La Cour de justice de l’Union européenne, par un arrêt rendu le 28 février 2013, se prononce sur le respect du droit des transports ferroviaires. Un recours en manquement visait l’organisation d’un État membre concernant la gestion de son infrastructure ferroviaire nationale. L’autorité requérante soutenait que le cadre juridique interne ne garantissait pas l’autonomie nécessaire au gestionnaire pour fixer les tarifs d’accès aux voies. Les règles européennes exigent une séparation entre les entités qui gèrent les rails et celles qui exploitent les trains pour les voyageurs. Cette exigence d’indépendance vise à prévenir tout favoritisme au profit des entreprises historiques lors de l’attribution des créneaux horaires sur le réseau.
La procédure a suivi les étapes classiques du contentieux de l’Union avec une mise en demeure suivie d’un avis motivé resté insatisfaisant. Le juge doit déterminer si le contrôle exercé par l’État sur le gestionnaire de l’infrastructure contrevient aux dispositions impératives de la directive 2001/14. L’État membre défendeur contestait les griefs en invoquant la conformité de son système de régulation avec les objectifs de libéralisation du marché ferroviaire.

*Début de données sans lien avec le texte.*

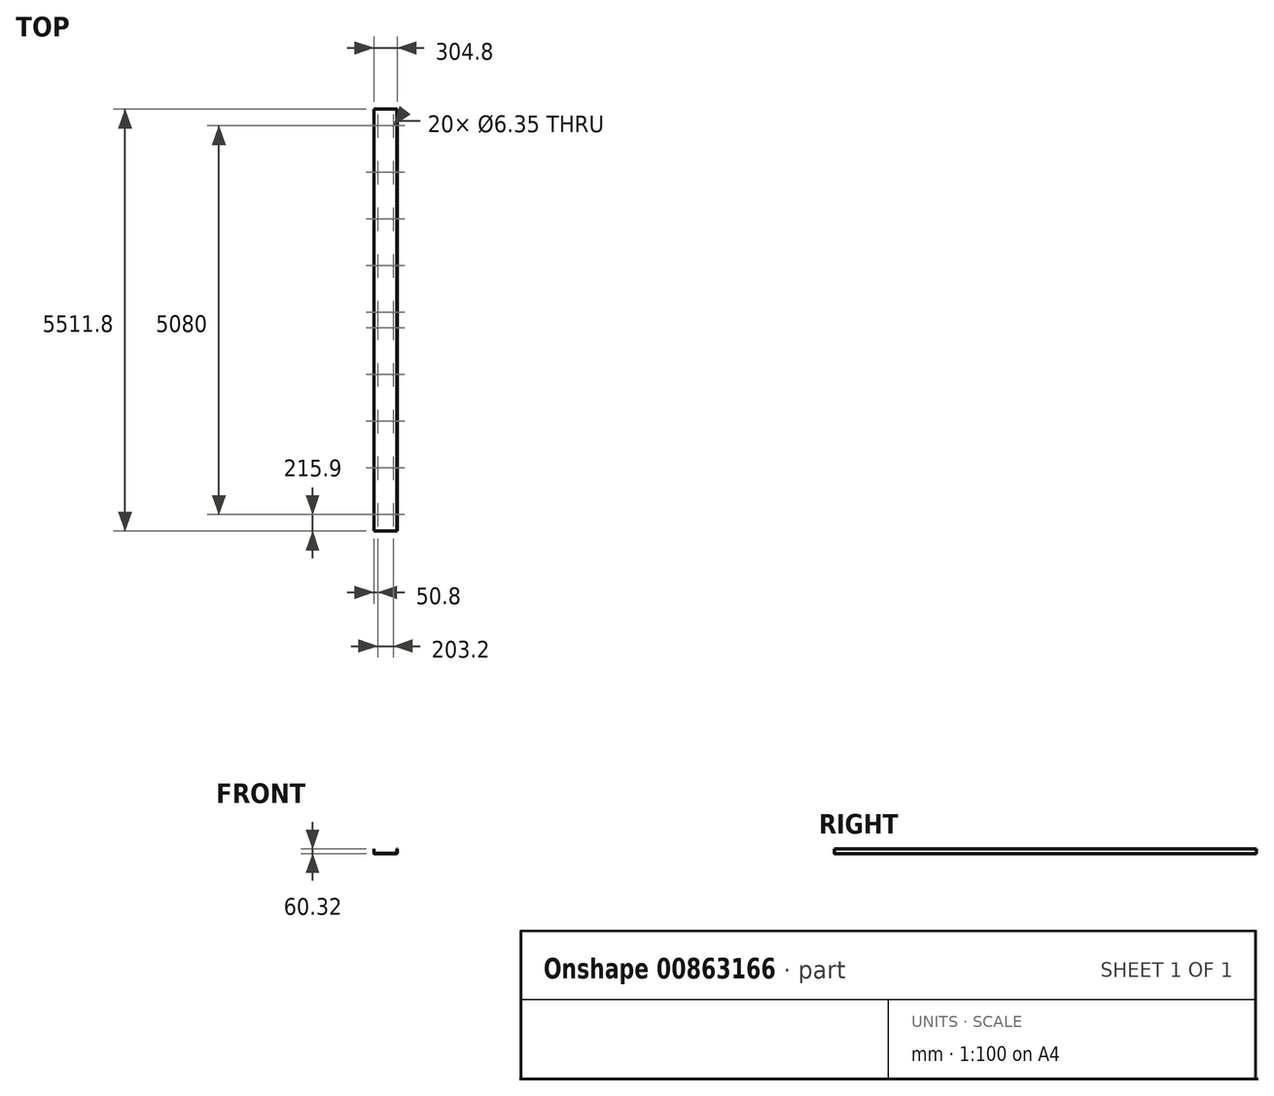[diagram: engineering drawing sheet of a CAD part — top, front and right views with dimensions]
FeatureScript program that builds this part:
annotation { "Feature Type Name" : "Feature", "Feature Type Description" : "" }
export const myFeature = defineFeature(function(context is Context, id is Id, definition is map)
    precondition{}
    {
        {
            var Q0;
            Q0=qCreatedBy(makeId("Top.planeOp"),FACE);
            var sketch = newSketch(context, id + "F0", { "sketchPlane" : qUnion([Q0])});
            skLineSegment(sketch, "E0.bottom", {"start": v(-152.4, -2819.4) * mm, "end": v(152.4, -2819.4) * mm});
            skLineSegment(sketch, "E0.top", {"start": v(-152.4, 2819.4) * mm, "end": v(152.4, 2819.4) * mm});
            skLineSegment(sketch, "E0.left", {"start": v(-152.4, -2819.4) * mm, "end": v(-152.4, 2819.4) * mm});
            skLineSegment(sketch, "E0.right", {"start": v(152.4, -2819.4) * mm, "end": v(152.4, 2819.4) * mm});
            skPoint(sketch, "E0.middle", {"position": v(0, 0) * mm});
            skSolve(sketch);
        }
        {
            var Q0;
            Q0 = qSketchRegion(id + "F0", true);
            extrude(context, id + "F1", {"entities" : qUnion([Q0]), "depth" : 3.17 * mm, "offsetDistance" : 25.4 * mm});
        }
        {
            var Q0;
            Q0=makeQuery(id+"F1.opExtrude","CAP_FACE",FACE,{"disambiguationData":[OSD([sQuery(id+"F0.wireOp",EDGE,"E0.bottom"),sQuery(id+"F0.wireOp",EDGE,"E0.top"),sQuery(id+"F0.wireOp",EDGE,"E0.left"),sQuery(id+"F0.wireOp",EDGE,"E0.right")])],"isStart":false});
            var sketch = newSketch(context, id + "F2", { "sketchPlane" : qUnion([Q0])});
            skLineSegment(sketch, "E1.bottom", {"start": v(152.4, 2819.4) * mm, "end": v(149.22, 2819.4) * mm});
            skLineSegment(sketch, "E1.top", {"start": v(152.4, -2819.4) * mm, "end": v(149.23, -2819.4) * mm});
            skLineSegment(sketch, "E1.left", {"start": v(152.4, 2819.4) * mm, "end": v(152.4, -2819.4) * mm});
            skLineSegment(sketch, "E1.right", {"start": v(149.22, 2819.4) * mm, "end": v(149.23, -2819.4) * mm});
            skSolve(sketch);
        }
        {
            var Q0;
            Q0=makeQuery(id+"F2.imprint","IMPRINT",FACE,{"disambiguationData":[TD([[makeQuery(id+"F2.imprint","IMPRINT",EDGE,{"derivedFrom":sQuery(id+"F2.wireOp",EDGE,"E1.bottom")}),-1.0]])]});
            extrude(context, id + "F3", {"entities" : qUnion([Q0]), "operationType" : NewBodyOperationType.ADD, "depth" : 57.15 * mm, "offsetDistance" : 25.4 * mm});
        }
        {
            var Q0;
            Q0=makeQuery(id+"F1.opExtrude","CAP_FACE",FACE,{"disambiguationData":[OSD([sQuery(id+"F0.wireOp",EDGE,"E0.bottom"),sQuery(id+"F0.wireOp",EDGE,"E0.top"),sQuery(id+"F0.wireOp",EDGE,"E0.left"),sQuery(id+"F0.wireOp",EDGE,"E0.right")])],"isStart":false});
            var sketch = newSketch(context, id + "F4", { "sketchPlane" : qUnion([Q0])});
            skLineSegment(sketch, "E2.bottom", {"start": v(-152.4, 2819.4) * mm, "end": v(-149.23, 2819.4) * mm});
            skLineSegment(sketch, "E2.top", {"start": v(-152.4, -2819.4) * mm, "end": v(-149.22, -2819.4) * mm});
            skLineSegment(sketch, "E2.left", {"start": v(-152.4, 2819.4) * mm, "end": v(-152.4, -2819.4) * mm});
            skLineSegment(sketch, "E2.right", {"start": v(-149.23, 2819.4) * mm, "end": v(-149.22, -2819.4) * mm});
            skSolve(sketch);
        }
        {
            var Q0;
            Q0=makeQuery(id+"F4.imprint","IMPRINT",FACE,{"disambiguationData":[TD([[makeQuery(id+"F4.imprint","IMPRINT",EDGE,{"derivedFrom":sQuery(id+"F4.wireOp",EDGE,"E2.bottom")}),-1.0]])]});
            extrude(context, id + "F5", {"entities" : qUnion([Q0]), "operationType" : NewBodyOperationType.ADD, "depth" : 57.15 * mm, "offsetDistance" : 25.4 * mm});
        }
        {
            var Q0;
            Q0=makeQuery(id+"F5.opExtrude","CAP_EDGE",EDGE,{"disambiguationData":[OSD([sQuery(id+"F4.wireOp",EDGE,"E2.right")])],"isStart":true});
            var Q1;
            Q1=makeQuery(id+"F1.opExtrude","CAP_EDGE",EDGE,{"disambiguationData":[OSD([sQuery(id+"F0.wireOp",EDGE,"E0.right")])],"isStart":true});
            fillet(context, id + "F6", {"entities" : qUnion([Q0, Q1]), "radius" : 3.17 * mm, "tangentPropagation" : true, "allowEdgeOverflow" : false});
        }
        {
            var Q0;
            Q0=makeQuery(id+"F3.opExtrude","CAP_EDGE",EDGE,{"disambiguationData":[OSD([sQuery(id+"F2.wireOp",EDGE,"E1.right")])],"isStart":true});
            var Q1;
            Q1=makeQuery(id+"F1.opExtrude","CAP_EDGE",EDGE,{"disambiguationData":[OSD([sQuery(id+"F0.wireOp",EDGE,"E0.left")])],"isStart":true});
            fillet(context, id + "F7", {"entities" : qUnion([Q0, Q1]), "radius" : 3.17 * mm, "tangentPropagation" : true, "allowEdgeOverflow" : false});
        }
        {
            var Q0;
            Q0=makeQuery(id+"F5.boolean.opBoolean","MERGE",FACE,{"derivedFrom":[makeQuery(id+"F3.boolean.opBoolean","MERGE",FACE,{"derivedFrom":[makeQuery(id+"F1.opExtrude","SWEPT_FACE",FACE,{"disambiguationData":[OSD([sQuery(id+"F0.wireOp",EDGE,"E0.bottom")])]}),makeQuery(id+"F3.opExtrude","SWEPT_FACE",FACE,{"disambiguationData":[OSD([sQuery(id+"F2.wireOp",EDGE,"E1.top")])]})]}),makeQuery(id+"F5.opExtrude","SWEPT_FACE",FACE,{"disambiguationData":[OSD([sQuery(id+"F4.wireOp",EDGE,"E2.top")])]})]});
            extrude(context, id + "F8", {"entities" : qUnion([Q0]), "operationType" : NewBodyOperationType.REMOVE, "oppositeDirection" : true, "depth" : 127 * mm, "offsetDistance" : 25.4 * mm});
        }
        {
            var Q0;
            Q0=makeQuery(id+"F1.opExtrude","CAP_FACE",FACE,{"disambiguationData":[OSD([sQuery(id+"F0.wireOp",EDGE,"E0.bottom"),sQuery(id+"F0.wireOp",EDGE,"E0.top"),sQuery(id+"F0.wireOp",EDGE,"E0.left"),sQuery(id+"F0.wireOp",EDGE,"E0.right")])],"isStart":false});
            var sketch = newSketch(context, id + "F9", { "sketchPlane" : qUnion([Q0])});
            skLineSegment(sketch, "E3", {"start": v(0, 2819.4) * mm, "end": v(0, 63.5) * mm, "construction": true});
            skLineSegment(sketch, "E4", {"start": v(0, 63.5) * mm, "end": v(0, -2692.4) * mm, "construction": true});
            skSolve(sketch);
        }
        {
            var Q0;
            {var subQ0=sQuery(id+"F0.wireOp",EDGE,"E0.top");Q0=makeQuery(id+"F9.imprint","IMPRINT",FACE,{"disambiguationData":[TD([[makeQuery(id+"F9.imprint","IMPRINT",EDGE,{"derivedFrom":makeQuery(id+"F1.opExtrude","CAP_EDGE",EDGE,{"disambiguationData":[OSD([subQ0])],"isStart":false})}),-1.0]])]});}
            var sketch = newSketch(context, id + "F10", { "sketchPlane" : qUnion([Q0])});
            skLineSegment(sketch, "E5", {"start": v(0, 2820.33) * mm, "end": v(-101.6, 2820.33) * mm, "construction": true});
            skLineSegment(sketch, "E6", {"start": v(-101.6, 2820.33) * mm, "end": v(101.6, 2820.33) * mm, "construction": true});
            skLineSegment(sketch, "E7", {"start": v(101.6, 2820.33) * mm, "end": v(101.6, 2718.73) * mm, "construction": true});
            skLineSegment(sketch, "E8", {"start": v(0, 63.5) * mm, "end": v(101.6, 63.5) * mm, "construction": true});
            skLineSegment(sketch, "E9", {"start": v(101.6, 63.5) * mm, "end": v(101.6, 165.1) * mm, "construction": true});
            skLineSegment(sketch, "E10", {"start": v(101.6, 165.1) * mm, "end": v(-101.6, 165.1) * mm, "construction": true});
            skLineSegment(sketch, "E11", {"start": v(-101.6, 165.1) * mm, "end": v(-101.6, 774.7) * mm, "construction": true});
            skLineSegment(sketch, "E12", {"start": v(-101.6, 774.7) * mm, "end": v(101.6, 774.7) * mm, "construction": true});
            skLineSegment(sketch, "E13", {"start": v(101.6, 774.7) * mm, "end": v(101.6, 1384.3) * mm, "construction": true});
            skLineSegment(sketch, "E14", {"start": v(101.6, 1384.3) * mm, "end": v(-101.6, 1384.3) * mm, "construction": true});
            skLineSegment(sketch, "E15", {"start": v(-101.6, 1384.3) * mm, "end": v(-101.6, 1993.9) * mm, "construction": true});
            skLineSegment(sketch, "E16", {"start": v(-101.6, 1993.9) * mm, "end": v(101.6, 1993.9) * mm, "construction": true});
            skLineSegment(sketch, "E17", {"start": v(101.6, 1993.9) * mm, "end": v(101.6, 2603.5) * mm, "construction": true});
            skLineSegment(sketch, "E18", {"start": v(101.6, 2603.5) * mm, "end": v(-101.6, 2603.5) * mm, "construction": true});
            skSolve(sketch);
        }
        {
            var Q0;
            Q0=sQuery(id+"F10.wireOp",VERTEX,"E18.end");
            var Q1;
            Q1=sQuery(id+"F10.wireOp",VERTEX,"E17.end");
            var Q2;
            Q2=sQuery(id+"F10.wireOp",VERTEX,"E16.end");
            var Q3;
            Q3=sQuery(id+"F10.wireOp",VERTEX,"E15.end");
            var Q4;
            Q4=sQuery(id+"F10.wireOp",VERTEX,"E14.end");
            var Q5;
            Q5=sQuery(id+"F10.wireOp",VERTEX,"E13.end");
            var Q6;
            Q6=sQuery(id+"F10.wireOp",VERTEX,"E12.end");
            var Q7;
            Q7=sQuery(id+"F10.wireOp",VERTEX,"E11.end");
            var Q8;
            Q8=sQuery(id+"F10.wireOp",VERTEX,"E10.end");
            var Q9;
            Q9=sQuery(id+"F10.wireOp",VERTEX,"E9.end");
            var Q10;
            Q10=makeQuery(id+"F1.opExtrude","SWEPT_BODY",BODY,{"disambiguationData":[OSD([sQuery(id+"F0.wireOp",EDGE,"E0.bottom"),sQuery(id+"F0.wireOp",EDGE,"E0.top"),sQuery(id+"F0.wireOp",EDGE,"E0.left"),sQuery(id+"F0.wireOp",EDGE,"E0.right")])]});
            hole(context, id + "F11", {"style" : HoleStyle.SIMPLE, "endStyle" : HoleEndStyle.THROUGH, "holeDiameter" : 6.35 * mm, "majorDiameter" : 6.35 * mm, "isTappedThrough" : true, "tappedDepth" : 12.7 * mm, "tapClearance" : 3, "locations" : qUnion([Q0, Q1, Q2, Q3, Q4, Q5, Q6, Q7, Q8, Q9]), "scope" : qUnion([Q10])});
        }
        {
            var Q0;
            {var subQ0=sQuery(id+"F0.wireOp",EDGE,"E0.top");Q0=makeQuery(id+"F9.imprint","IMPRINT",FACE,{"disambiguationData":[TD([[makeQuery(id+"F9.imprint","IMPRINT",EDGE,{"derivedFrom":makeQuery(id+"F1.opExtrude","CAP_EDGE",EDGE,{"disambiguationData":[OSD([subQ0])],"isStart":false})}),-1.0]])]});}
            var sketch = newSketch(context, id + "F12", { "sketchPlane" : qUnion([Q0])});
            skLineSegment(sketch, "E19", {"start": v(0, 63.5) * mm, "end": v(-101.6, 63.5) * mm, "construction": true});
            skLineSegment(sketch, "E20", {"start": v(-101.6, 63.5) * mm, "end": v(-101.6, -38.1) * mm, "construction": true});
            skLineSegment(sketch, "E21", {"start": v(-101.6, -38.1) * mm, "end": v(101.6, -38.1) * mm, "construction": true});
            skLineSegment(sketch, "E22", {"start": v(101.6, -38.1) * mm, "end": v(101.6, -647.7) * mm, "construction": true});
            skLineSegment(sketch, "E23", {"start": v(101.6, -647.7) * mm, "end": v(-101.6, -647.7) * mm, "construction": true});
            skLineSegment(sketch, "E24", {"start": v(-101.6, -647.7) * mm, "end": v(-101.6, -1257.3) * mm, "construction": true});
            skLineSegment(sketch, "E25", {"start": v(-101.6, -1257.3) * mm, "end": v(101.6, -1257.3) * mm, "construction": true});
            skLineSegment(sketch, "E26", {"start": v(101.6, -1257.3) * mm, "end": v(101.6, -1866.9) * mm, "construction": true});
            skLineSegment(sketch, "E27", {"start": v(101.6, -1866.9) * mm, "end": v(-101.6, -1866.9) * mm, "construction": true});
            skLineSegment(sketch, "E28", {"start": v(-101.6, -1866.9) * mm, "end": v(-101.6, -2476.5) * mm, "construction": true});
            skLineSegment(sketch, "E29", {"start": v(-101.6, -2476.5) * mm, "end": v(101.6, -2476.5) * mm, "construction": true});
            skSolve(sketch);
        }
        {
            var Q0;
            Q0=sQuery(id+"F12.wireOp",VERTEX,"E20.end");
            var Q1;
            Q1=sQuery(id+"F12.wireOp",VERTEX,"E21.end");
            var Q2;
            Q2=sQuery(id+"F12.wireOp",VERTEX,"E22.end");
            var Q3;
            Q3=sQuery(id+"F12.wireOp",VERTEX,"E23.end");
            var Q4;
            Q4=sQuery(id+"F12.wireOp",VERTEX,"E24.end");
            var Q5;
            Q5=sQuery(id+"F12.wireOp",VERTEX,"E25.end");
            var Q6;
            Q6=sQuery(id+"F12.wireOp",VERTEX,"E26.end");
            var Q7;
            Q7=sQuery(id+"F12.wireOp",VERTEX,"E27.end");
            var Q8;
            Q8=sQuery(id+"F12.wireOp",VERTEX,"E28.end");
            var Q9;
            Q9=sQuery(id+"F12.wireOp",VERTEX,"E29.end");
            var Q10;
            Q10=makeQuery(id+"F1.opExtrude","SWEPT_BODY",BODY,{"disambiguationData":[OSD([sQuery(id+"F0.wireOp",EDGE,"E0.bottom"),sQuery(id+"F0.wireOp",EDGE,"E0.top"),sQuery(id+"F0.wireOp",EDGE,"E0.left"),sQuery(id+"F0.wireOp",EDGE,"E0.right")])]});
            hole(context, id + "F13", {"style" : HoleStyle.SIMPLE, "endStyle" : HoleEndStyle.THROUGH, "holeDiameter" : 6.35 * mm, "majorDiameter" : 6.35 * mm, "isTappedThrough" : true, "tappedDepth" : 12.7 * mm, "tapClearance" : 3, "locations" : qUnion([Q0, Q1, Q2, Q3, Q4, Q5, Q6, Q7, Q8, Q9]), "scope" : qUnion([Q10])});
        }
    });
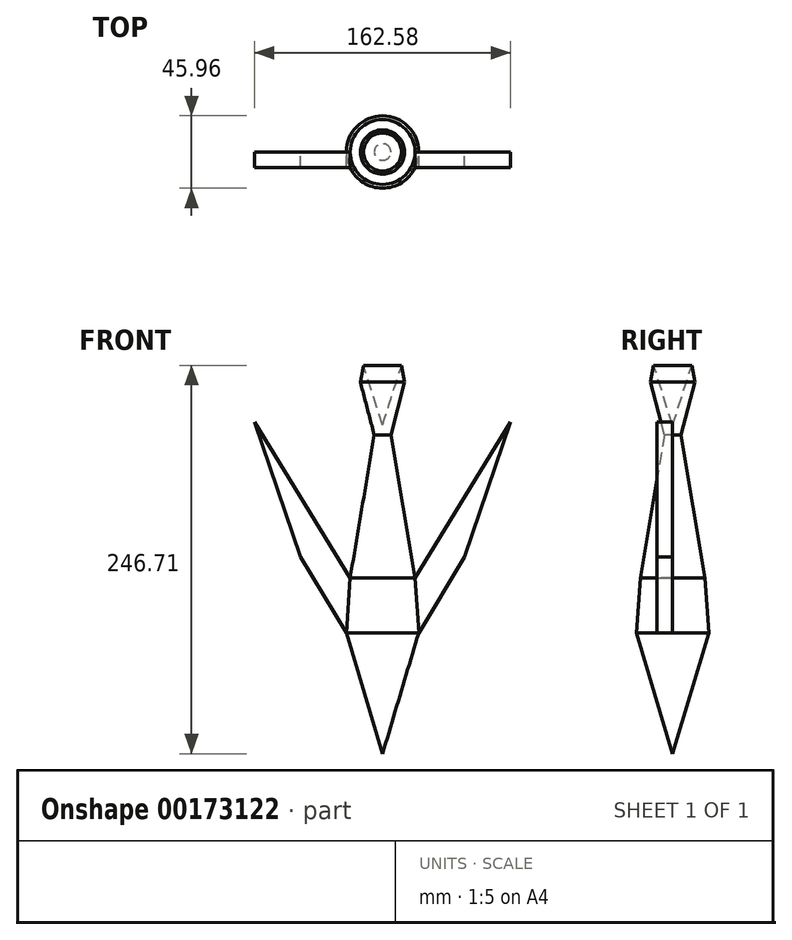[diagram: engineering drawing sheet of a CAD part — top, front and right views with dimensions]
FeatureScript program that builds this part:
annotation { "Feature Type Name" : "Feature", "Feature Type Description" : "" }
export const myFeature = defineFeature(function(context is Context, id is Id, definition is map)
    precondition{}
    {
        {
            var Q0;
            Q0=qCreatedBy(makeId("Front.planeOp"),FACE);
            var sketch = newSketch(context, id + "F0", { "sketchPlane" : qUnion([Q0])});
            skLineSegment(sketch, "E0", {"start": v(0, 76.58) * mm, "end": v(12.08, 114.53) * mm});
            skLineSegment(sketch, "E1", {"start": v(12.08, 114.53) * mm, "end": v(14.06, 103.77) * mm});
            skLineSegment(sketch, "E2", {"start": v(14.06, 103.77) * mm, "end": v(5.28, 70.35) * mm});
            skLineSegment(sketch, "E3", {"start": v(5.28, 70.35) * mm, "end": v(20.58, -20.57) * mm});
            skLineSegment(sketch, "E4", {"start": v(20.58, -20.57) * mm, "end": v(22.98, -55.4) * mm});
            skLineSegment(sketch, "E5", {"start": v(22.98, -55.4) * mm, "end": v(0, -132.18) * mm});
            skLineSegment(sketch, "E6", {"start": v(0, -132.18) * mm, "end": v(0, 0) * mm});
            skLineSegment(sketch, "E7", {"start": v(20.58, -20.57) * mm, "end": v(81.29, 78.64) * mm});
            skLineSegment(sketch, "E8", {"start": v(81.29, 78.64) * mm, "end": v(51.98, -7.25) * mm});
            skLineSegment(sketch, "E9", {"start": v(51.98, -7.25) * mm, "end": v(22.98, -55.4) * mm});
            skLineSegment(sketch, "E10", {"start": v(0, 76.58) * mm, "end": v(0, 0) * mm});
            skSolve(sketch);
        }
        {
            var Q0;
            Q0=makeQuery(id+"F0.imprint","IMPRINT",FACE,{"disambiguationData":[TD([[makeQuery(id+"F0.imprint","IMPRINT",EDGE,{"derivedFrom":sQuery(id+"F0.wireOp",EDGE,"E4")}),1.0]])]});
            extrude(context, id + "F1", {"entities" : qUnion([Q0]), "depth" : 10 * mm});
        }
        {
            var Q0;
            Q0=makeQuery(id+"F1.opExtrude","SWEPT_BODY",BODY,{"disambiguationData":[OSD([sQuery(id+"F0.wireOp",EDGE,"E4"),sQuery(id+"F0.wireOp",EDGE,"E7"),sQuery(id+"F0.wireOp",EDGE,"E8"),sQuery(id+"F0.wireOp",EDGE,"E9")])]});
            var Q1;
            Q1=qCreatedBy(makeId("Right.planeOp"),FACE);
            mirror(context, id + "F2", {"entities" : qUnion([Q0]), "mirrorPlane" : qUnion([Q1])});
        }
        {
            var Q0;
            Q0=makeQuery(id+"F0.imprint","IMPRINT",FACE,{"disambiguationData":[TD([[makeQuery(id+"F0.imprint","IMPRINT",EDGE,{"derivedFrom":sQuery(id+"F0.wireOp",EDGE,"E0")}),-1.0]])]});
            var Q1;
            Q1=sQuery(id+"F0.wireOp",EDGE,"E6");
            revolve(context, id + "F3", {"entities" : qUnion([Q0]), "axis" : qUnion([Q1]), "revolveType" : RevolveType.FULL});
        }
    });
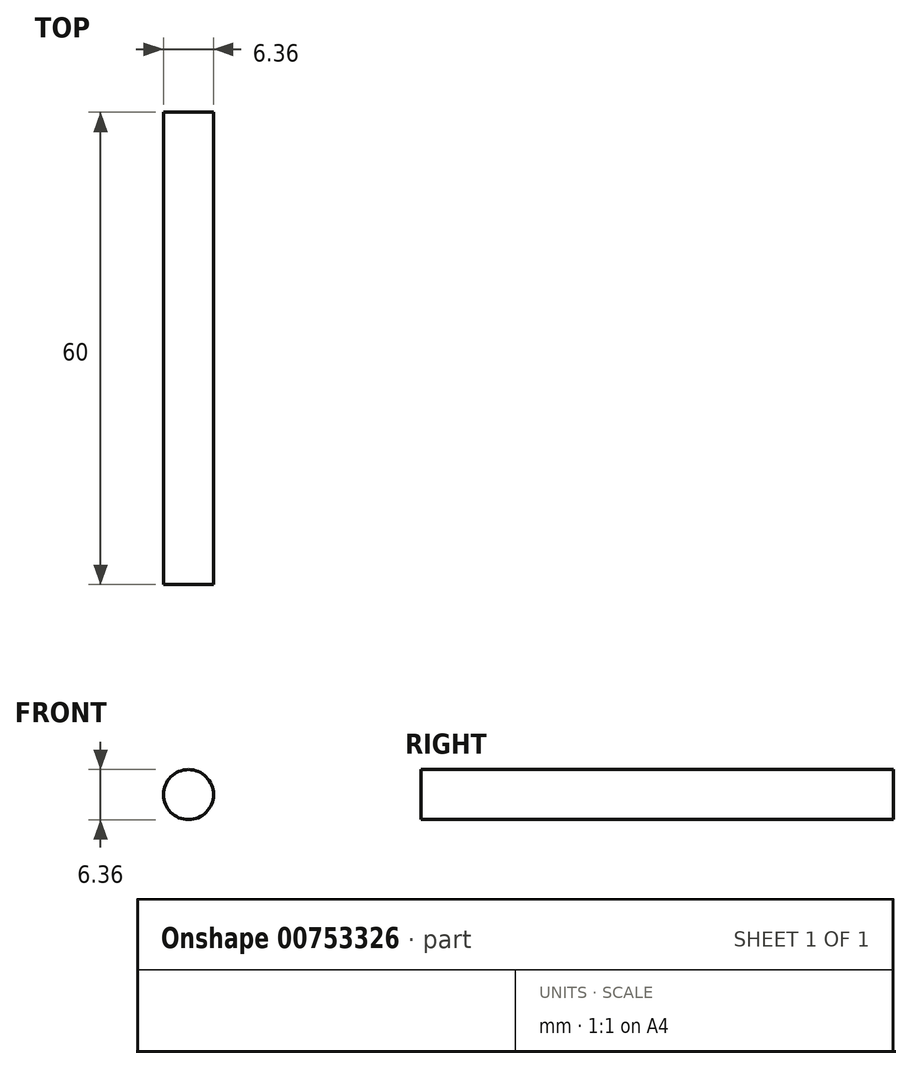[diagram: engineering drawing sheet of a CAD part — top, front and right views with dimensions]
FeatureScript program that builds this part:
annotation { "Feature Type Name" : "Feature", "Feature Type Description" : "" }
export const myFeature = defineFeature(function(context is Context, id is Id, definition is map)
    precondition{}
    {
        {
            var Q0;
            Q0=qCreatedBy(makeId("Front.planeOp"),FACE);
            var sketch = newSketch(context, id + "F0", { "sketchPlane" : qUnion([Q0])});
            skCircle(sketch, "E0", {"center": v(0, 0) * mm, "radius": 3.18 * mm});
            skSolve(sketch);
        }
        {
            var Q0;
            Q0=makeQuery(id+"F0.imprint","IMPRINT",FACE,{"disambiguationData":[TD([[makeQuery(id+"F0.imprint","IMPRINT",EDGE,{"derivedFrom":sQuery(id+"F0.wireOp",EDGE,"E0")}),1.0]])]});
            extrude(context, id + "F1", {"entities" : qUnion([Q0]), "depth" : 60 * mm, "offsetDistance" : 25.4 * mm});
        }
    });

La juridiction supranationale déclare que l’État a manqué à ses obligations « en ne garantissant pas l’indépendance du gestionnaire de l’infrastructure » pour la tarification. Ce constat de violation porte précisément sur « la fixation de la tarification de l’accès à l’infrastructure et la répartition des capacités d’infrastructure ferroviaire » par l’entité responsable.
I. L’exigence d’une indépendance fonctionnelle renforcée du gestionnaire
A. La centralité des missions de tarification et de répartition Le droit de l’Union européenne impose une distinction rigoureuse entre le propriétaire du réseau et les entreprises assurant le service de transport. Cette séparation organique et fonctionnelle constitue le pilier de la libéralisation ferroviaire pour assurer une égalité de traitement entre tous les opérateurs. Le juge souligne que le gestionnaire doit disposer d’un pouvoir décisionnel autonome pour établir le coût financier de l’utilisation des lignes par les compagnies. La directive 2001/14 fixe des critères stricts afin d’éviter que des intérêts commerciaux ne viennent influencer la distribution technique des capacités disponibles.
B. La protection contre les ingérences de la puissance publique L’indépendance requise par les traités interdit toute immixtion de l’État ou d’une entreprise dominante dans le processus de calcul des redevances d’accès. La Cour considère que le gestionnaire ne saurait être réduit à un simple exécutant de la politique gouvernementale sans capacité de choix propre. En l’espèce, les mécanismes de contrôle prévus par la réglementation nationale permettaient une influence indirecte sur les décisions budgétaires de l’entité de gestion. Cette situation crée un risque structurel de discrimination qui justifie l’interprétation particulièrement ferme adoptée par la juridiction pour protéger la concurrence.
II. La condamnation d’un modèle de régulation nationale défaillant
A. Le constat d’une violation manifeste des objectifs européens La juridiction fonde sa position sur l’analyse des articles 4 et 30 de la directive relative à l’accès au réseau ferroviaire communautaire. Elle retient que le système juridique critiqué « a manqué aux obligations qui lui incombent » en maintenant des liens institutionnels trop étroits entre les parties. Cette absence de garanties suffisantes quant à la liberté d’action du gestionnaire fragilise l’ensemble du dispositif législatif visant à l’intégration des marchés. Le juge rappelle que la simple possibilité d’une pression extérieure suffit à constituer un manquement, indépendamment de la preuve d’un préjudice réel.
B. Les perspectives d’évolution pour le secteur ferroviaire intégré Cette solution de principe impose aux États membres une révision profonde de leurs structures administratives pour se conformer aux standards de neutralité technique. Elle renforce la sécurité juridique des nouveaux entrants sur le marché en leur garantissant un accès transparent et équitable aux infrastructures essentielles. Bien que certains moyens mineurs aient été rejetés, l’arrêt confirme la primauté de l’autonomie décisionnelle sur les traditions de gestion centralisée. La décision contribue à l’émergence d’un espace ferroviaire unique où l’efficacité économique prime sur les protections étatiques obsolètes.